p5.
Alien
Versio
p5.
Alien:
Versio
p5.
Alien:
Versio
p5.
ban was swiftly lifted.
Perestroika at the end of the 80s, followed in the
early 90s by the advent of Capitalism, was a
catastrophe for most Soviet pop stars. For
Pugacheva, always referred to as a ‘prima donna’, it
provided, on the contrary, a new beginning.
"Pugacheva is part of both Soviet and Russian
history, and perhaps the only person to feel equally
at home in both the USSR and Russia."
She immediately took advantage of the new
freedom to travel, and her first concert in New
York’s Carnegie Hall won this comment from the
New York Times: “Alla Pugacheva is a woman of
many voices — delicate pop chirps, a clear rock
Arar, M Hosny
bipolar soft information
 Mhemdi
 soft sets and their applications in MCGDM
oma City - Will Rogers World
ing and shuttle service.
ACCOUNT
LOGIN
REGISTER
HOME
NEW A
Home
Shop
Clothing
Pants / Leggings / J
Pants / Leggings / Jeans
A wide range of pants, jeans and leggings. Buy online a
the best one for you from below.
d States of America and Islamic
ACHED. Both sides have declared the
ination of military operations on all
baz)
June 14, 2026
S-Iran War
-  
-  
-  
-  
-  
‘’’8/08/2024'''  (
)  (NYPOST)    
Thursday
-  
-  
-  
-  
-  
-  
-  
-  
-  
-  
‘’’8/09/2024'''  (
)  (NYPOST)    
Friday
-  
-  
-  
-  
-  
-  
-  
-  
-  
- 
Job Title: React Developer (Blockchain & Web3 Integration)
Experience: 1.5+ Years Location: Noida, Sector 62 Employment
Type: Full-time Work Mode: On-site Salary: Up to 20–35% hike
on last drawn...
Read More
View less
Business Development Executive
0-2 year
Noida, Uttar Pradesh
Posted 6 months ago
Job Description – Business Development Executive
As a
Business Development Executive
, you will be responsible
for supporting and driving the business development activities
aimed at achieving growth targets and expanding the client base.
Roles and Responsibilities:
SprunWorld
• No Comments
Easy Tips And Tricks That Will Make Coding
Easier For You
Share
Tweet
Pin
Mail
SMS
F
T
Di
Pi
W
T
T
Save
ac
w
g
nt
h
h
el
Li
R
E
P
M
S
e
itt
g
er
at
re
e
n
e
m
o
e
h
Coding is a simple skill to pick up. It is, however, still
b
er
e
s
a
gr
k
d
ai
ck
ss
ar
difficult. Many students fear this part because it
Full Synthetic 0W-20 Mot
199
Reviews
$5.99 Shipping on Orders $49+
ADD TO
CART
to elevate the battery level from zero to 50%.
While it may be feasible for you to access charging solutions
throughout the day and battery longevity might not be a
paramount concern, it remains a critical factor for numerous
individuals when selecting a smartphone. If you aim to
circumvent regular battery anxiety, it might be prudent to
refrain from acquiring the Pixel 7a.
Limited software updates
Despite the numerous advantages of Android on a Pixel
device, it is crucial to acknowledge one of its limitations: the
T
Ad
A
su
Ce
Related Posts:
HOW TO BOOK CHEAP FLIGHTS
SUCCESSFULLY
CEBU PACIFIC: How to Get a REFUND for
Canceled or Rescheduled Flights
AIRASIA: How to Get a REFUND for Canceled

──────────

• **TASK DESCRIPTION**: Everything from the line with "ACHED. Both sides have declared the" through the last line of the data is to be retyped verbatim, with no other text.

• **RESULT FOR THIS TASK**:
ACHED. Both sides have declared the
ination of military operations on all
baz)
June 14, 2026
S-Iran War
-  
-  
-  
-  
-  
‘’’8/08/2024'''  (
)  (NYPOST)    
Thursday
-  
-  
-  
-  
-  
-  
-  
-  
-  
-  
‘’’8/09/2024'''  (
)  (NYPOST)    
Friday
-  
-  
-  
-  
-  
-  
-  
-  
-  
- 
Job Title: React Developer (Blockchain & Web3 Integration)
Experience: 1.5+ Years Location: Noida, Sector 62 Employment
Type: Full-time Work Mode: On-site Salary: Up to 20–35% hike
on last drawn...
Read More
View less
Business Development Executive
0-2 year
Noida, Uttar Pradesh
Posted 6 months ago
Job Description – Business Development Executive
As a
Business Development Executive
, you will be responsible
for supporting and driving the business development activities
aimed at achieving growth targets and expanding the client base.
Roles and Responsibilities:
SprunWorld
• No Comments
Easy Tips And Tricks That Will Make Coding
Easier For You
Share
Tweet
Pin
Mail
SMS
F
T
Di
Pi
W
T
T
Save
ac
w
g
nt
h
h
el
Li
R
E
P
M
S
e
itt
g
er
at
re
e
n
e
m
o
e
h
Coding is a simple skill to pick up. It is, however, still
b
er
e
s
a
gr
k
d
ai
ck
ss
ar
difficult. Many students fear this part because it
Full Synthetic 0W-20 Mot
199
Reviews
$5.99 Shipping on Orders $49+
ADD TO
CART
to elevate the battery level from zero to 50%.
While it may be feasible for you to access charging solutions
throughout the day and battery longevity might not be a
paramount concern, it remains a critical factor for numerous
individuals when selecting a smartphone. If you aim to
circumvent regular battery anxiety, it might be prudent to
refrain from acquiring the Pixel 7a.
Limited software updates
Despite the numerous advantages of Android on a Pixel
device, it is crucial to acknowledge one of its limitations: the
T
Ad
A
su
Ce
Related Posts:
HOW TO BOOK CHEAP FLIGHTS
SUCCESSFULLY
CEBU PACIFIC: How to Get a REFUND for
Canceled or Rescheduled Flights
AIRASIA: How to Get a REFUND for Canceled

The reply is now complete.